In this context of H&N cancer, we observed that survival models based on Dedicated contours achieved better performance for predicting PFS and led to improved patient risk stratification in comparison to using Radiotherapy contours. It is worth noting that using the standard uncorrected student’s t-test yielded a p-value close to 0 (8.51·10–8). We feel that reporting the latter is important as many studies in the field do not use corrections, breaking the independence assumption of the t-test as the repeated random splits are containing overlapping observations. Therefore, according Benavoli et. al [34], we performed a Bayesian approach to assess the performance significance between those two model. Thus, we computed the probability density function of the difference between the results of each model (C-index dedicated contours – C-index radiotherapy contours). Then we calculated the integral of the posterior on the interval (0, +∞) and we obtained a value of 0.893. In other words: the probability of dedicated VOI model being more accurate (C-index) than Radiotherapy VOI model is 89.3%, suggesting that 9 times over 10, a model based on dedicated ROIs will outperform the model based on radiotherapy ROIs. And so, by using this more appropriate approach we can conclude from the statistical analysis that the use of dedicated VOIs significantly improved the prediction performance. It is also worth noting that the cleaning process was based on manual re-segmentation and may not be suitable for large-scale studies. We estimated duration of 20 to 30 min to perform the VOI cleaning stage for one patient. Moreover, adding an automatic re-segmentation step (Resegmented VOIs) based on fixed ranges of values did not improve the overall performance. The average C-index was higher than when we use the Radiotherapy VOIs but the Inter Quartile Range (IQR) is almost 2 times bigger and the average was lower.
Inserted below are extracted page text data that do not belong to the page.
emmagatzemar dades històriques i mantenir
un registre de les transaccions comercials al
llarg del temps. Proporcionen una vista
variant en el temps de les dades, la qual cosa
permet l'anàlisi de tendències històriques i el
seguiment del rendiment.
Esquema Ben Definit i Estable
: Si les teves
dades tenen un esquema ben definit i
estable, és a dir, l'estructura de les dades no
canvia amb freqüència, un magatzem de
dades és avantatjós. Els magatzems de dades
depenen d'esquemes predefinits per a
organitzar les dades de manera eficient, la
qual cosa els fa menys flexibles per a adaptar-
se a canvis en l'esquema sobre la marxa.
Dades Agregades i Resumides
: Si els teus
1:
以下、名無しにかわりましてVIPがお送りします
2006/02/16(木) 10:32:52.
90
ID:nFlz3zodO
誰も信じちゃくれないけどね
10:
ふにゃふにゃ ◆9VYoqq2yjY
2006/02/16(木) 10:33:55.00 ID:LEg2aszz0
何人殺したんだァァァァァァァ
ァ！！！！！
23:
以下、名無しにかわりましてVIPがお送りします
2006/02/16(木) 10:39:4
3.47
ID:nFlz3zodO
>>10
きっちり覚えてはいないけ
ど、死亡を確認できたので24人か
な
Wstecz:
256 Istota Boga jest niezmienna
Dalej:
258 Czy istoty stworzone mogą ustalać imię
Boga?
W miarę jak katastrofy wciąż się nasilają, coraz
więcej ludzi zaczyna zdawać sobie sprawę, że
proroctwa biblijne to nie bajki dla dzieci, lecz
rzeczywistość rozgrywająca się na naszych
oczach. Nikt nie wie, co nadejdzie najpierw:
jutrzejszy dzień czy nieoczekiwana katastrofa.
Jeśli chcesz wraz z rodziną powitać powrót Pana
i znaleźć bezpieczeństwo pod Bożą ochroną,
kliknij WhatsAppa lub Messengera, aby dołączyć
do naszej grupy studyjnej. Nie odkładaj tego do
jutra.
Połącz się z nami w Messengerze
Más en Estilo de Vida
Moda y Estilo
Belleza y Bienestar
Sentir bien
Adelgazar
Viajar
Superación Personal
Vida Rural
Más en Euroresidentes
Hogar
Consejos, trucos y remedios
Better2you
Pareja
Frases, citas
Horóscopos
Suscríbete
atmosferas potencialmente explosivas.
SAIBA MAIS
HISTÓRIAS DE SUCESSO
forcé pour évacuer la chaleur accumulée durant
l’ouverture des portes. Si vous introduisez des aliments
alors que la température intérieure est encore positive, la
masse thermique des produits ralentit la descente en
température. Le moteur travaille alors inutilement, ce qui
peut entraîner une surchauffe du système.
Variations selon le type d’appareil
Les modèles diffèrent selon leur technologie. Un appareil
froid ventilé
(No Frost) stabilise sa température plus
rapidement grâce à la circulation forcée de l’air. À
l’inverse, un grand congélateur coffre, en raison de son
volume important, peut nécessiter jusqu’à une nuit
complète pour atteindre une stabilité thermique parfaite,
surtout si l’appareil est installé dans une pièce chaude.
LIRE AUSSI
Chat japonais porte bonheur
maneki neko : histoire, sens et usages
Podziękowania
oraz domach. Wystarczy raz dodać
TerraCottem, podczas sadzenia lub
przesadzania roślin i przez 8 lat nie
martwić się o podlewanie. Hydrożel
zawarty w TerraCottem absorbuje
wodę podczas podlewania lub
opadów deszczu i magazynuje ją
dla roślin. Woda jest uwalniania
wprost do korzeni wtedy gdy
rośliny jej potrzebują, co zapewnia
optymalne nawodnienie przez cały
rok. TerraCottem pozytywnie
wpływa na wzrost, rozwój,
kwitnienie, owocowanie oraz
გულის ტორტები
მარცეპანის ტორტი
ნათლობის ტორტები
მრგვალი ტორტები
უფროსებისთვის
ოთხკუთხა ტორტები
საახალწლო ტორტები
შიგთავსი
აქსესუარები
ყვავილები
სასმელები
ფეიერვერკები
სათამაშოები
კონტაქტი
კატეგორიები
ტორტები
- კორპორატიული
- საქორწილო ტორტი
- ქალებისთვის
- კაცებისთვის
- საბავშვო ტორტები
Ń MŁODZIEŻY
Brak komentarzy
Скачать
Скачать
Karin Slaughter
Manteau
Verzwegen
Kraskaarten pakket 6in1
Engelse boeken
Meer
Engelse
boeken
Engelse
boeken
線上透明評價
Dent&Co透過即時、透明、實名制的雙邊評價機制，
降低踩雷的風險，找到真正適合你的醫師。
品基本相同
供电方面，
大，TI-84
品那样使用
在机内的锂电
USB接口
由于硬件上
We also recognize some limitations of this work. First, the workflow proposed in this study may not be fully optimized for this task. As an example, we did not explore filter-based radiomics features [35], [36]. Liu et al. [37] and other studies reported a better predictive performance to model PFS in H&N cancer. However, while the performance can- not be directly compared, the goal of this study was not to find the best model to predict PFS but to focus on the performance comparison between Dedicated and Radiotherapy contours using the classical radiomics approach.

In future work, we will apply this workflow to combine clinical patient data (e.g. age, gender, smoking status, tumor site) and radiomics features in order to further improve the prognosis performance of the model.

Declaration of Competing Interest

The authors declare that they have no known competing financial interests or personal relationships that could have appeared to influence the work reported in this paper.